Vous aviez annoncé, Madame la Ministre, que les familles les plus en difficulté pourraient bénéficier de 138 euros supplémentaires au titre du complément de mode de garde mais trouver une place en crèche est souvent un parcours du combattant. Madame la Ministre, pourquoi ne pas uniformiser les procédures d'admission pour soutenir plus particulièrement les familles en difficulté ?

Mme Agnès Buzyn, ministre.  - Je vous remercie de l'avoir souligné, j'ai effectivement demandé le recentrage de l'aide au mode de garde vers les familles monoparentales.

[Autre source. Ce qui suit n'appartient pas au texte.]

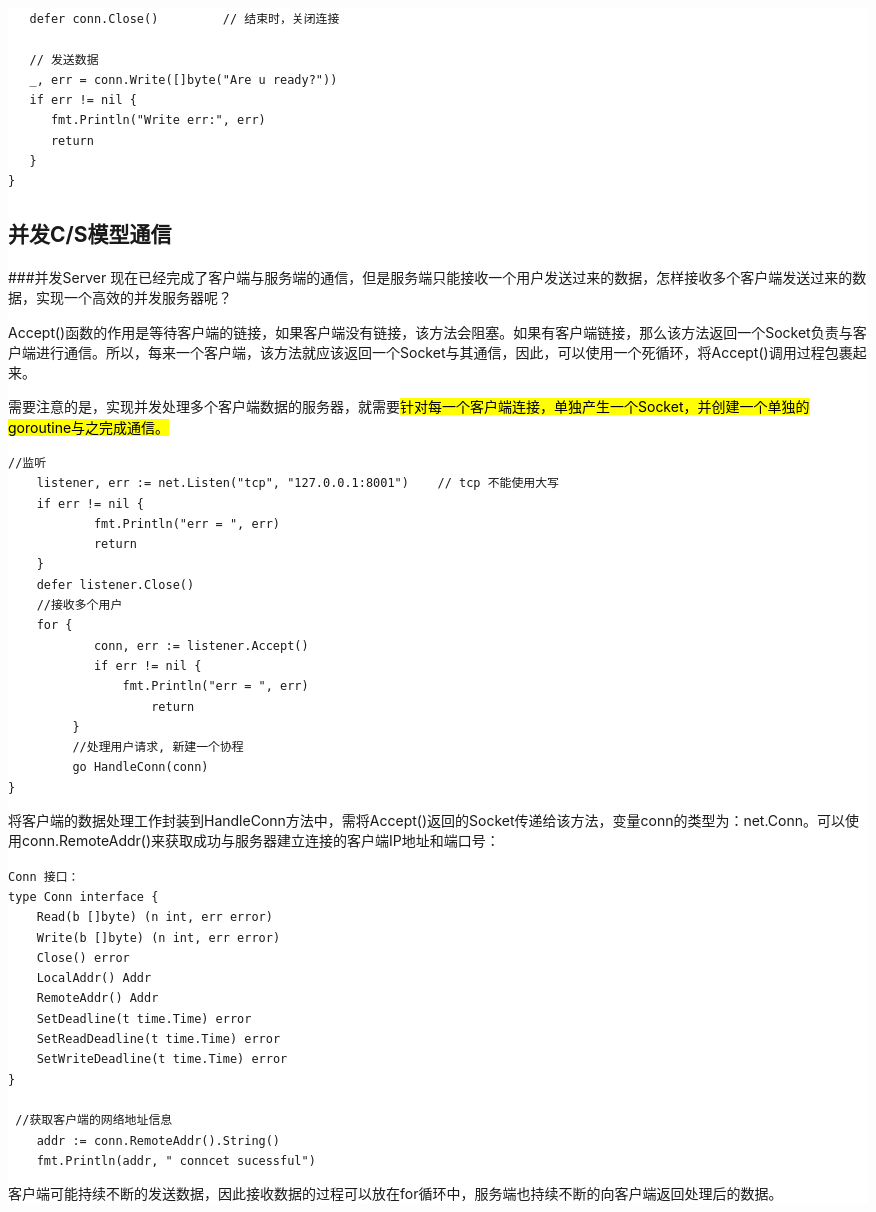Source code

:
 ```
   defer conn.Close()         // 结束时，关闭连接

   // 发送数据
   _, err = conn.Write([]byte("Are u ready?"))
   if err != nil {
      fmt.Println("Write err:", err)
      return
   }
}
```

## 并发C/S模型通信

###并发Server
现在已经完成了客户端与服务端的通信，但是服务端只能接收一个用户发送过来的数据，怎样接收多个客户端发送过来的数据，实现一个高效的并发服务器呢？

Accept()函数的作用是等待客户端的链接，如果客户端没有链接，该方法会阻塞。如果有客户端链接，那么该方法返回一个Socket负责与客户端进行通信。所以，每来一个客户端，该方法就应该返回一个Socket与其通信，因此，可以使用一个死循环，将Accept()调用过程包裹起来。

需要注意的是，实现并发处理多个客户端数据的服务器，就需要<mark>针对每一个客户端连接，单独产生一个Socket，并创建一个单独的goroutine与之完成通信。</mark>

```
//监听
    listener, err := net.Listen("tcp", "127.0.0.1:8001") 	// tcp 不能使用大写
    if err != nil {
        	fmt.Println("err = ", err)
        	return
    }
    defer listener.Close()
    //接收多个用户
    for {
        	conn, err := listener.Accept()
        	if err != nil {
          		fmt.Println("err = ", err)
            		return
       	 }
       	 //处理用户请求, 新建一个协程
       	 go HandleConn(conn)
}
```

将客户端的数据处理工作封装到HandleConn方法中，需将Accept()返回的Socket传递给该方法，变量conn的类型为：net.Conn。可以使用conn.RemoteAddr()来获取成功与服务器建立连接的客户端IP地址和端口号：

```
Conn 接口：
type Conn interface {
	Read(b []byte) (n int, err error)
	Write(b []byte) (n int, err error)
	Close() error
	LocalAddr() Addr
	RemoteAddr() Addr
	SetDeadline(t time.Time) error
	SetReadDeadline(t time.Time) error
	SetWriteDeadline(t time.Time) error
}

 //获取客户端的网络地址信息
    addr := conn.RemoteAddr().String()
    fmt.Println(addr, " conncet sucessful")
```
客户端可能持续不断的发送数据，因此接收数据的过程可以放在for循环中，服务端也持续不断的向客户端返回处理后的数据。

Nous voulons diversifier les modes de garde ; j'ai reçu, il y a peu, les associations représentatives des assistantes maternelles. J'ai également reçu l'Association des départements de France. La mixité sociale dans les crèches est effectivement un souci. Un groupe de travail a été mis en place avec Mme Schiappa. Nous ne pouvons pas faire preuve de coercition sur ce sujet, qui est à la main des élus locaux. Une charte, comprenant l'engagement à favoriser l'inclusion des familles les plus éloignées de l'emploi serait déjà une avancée.

Mme Véronique Guillotin .  - Depuis plusieurs mois, la France, avec d'autres, bloque l'accord sur l'harmonisation européenne du congé parental. Nul besoin de rappeler qu'il est pris à 96 % par les femmes et ce chiffre n'a pas évolué depuis dix ans. Son indemnisation, de moins de 400 euros par mois, est une des plus faibles de l'OCDE. Elle passerait à 950 euros en moyenne avec le projet de directive. En Allemagne, ces dernières années, la proportion de pères est passée de 3 % à 25 % avec la revalorisation du congé parental à 67 % du salaire net.

La facture, pour la France, pourrait se révéler moins forte que prévu puisque la pression sur le système d'accueil du jeune enfant serait allégée par la libération des places en crèche et que les recettes fiscales seraient augmentées. Le président de la République ne défend-il pas l'harmonisation européenne ? Ne veut-il pas l'égalité entre les femmes et les hommes ?

Mme Agnès Buzyn, ministre.  - La France ne bloque pas la directive mais recherche un compromis qui soit conforme à nos choix culturels en faveur de la liberté de choix des femmes et de leur inclusion professionnelle. En France, le congé parental est pris, en très grande majorité, par les femmes. Le président de la République privilégie le renforcement du congé maternité pour les indépendantes. Nous faisons des choix de société. Un compromis sera trouvé d'ici le 21 juin.

Toute notre politique vise à donner à chacun le choix. (M. Martin Lévrier applaudit.)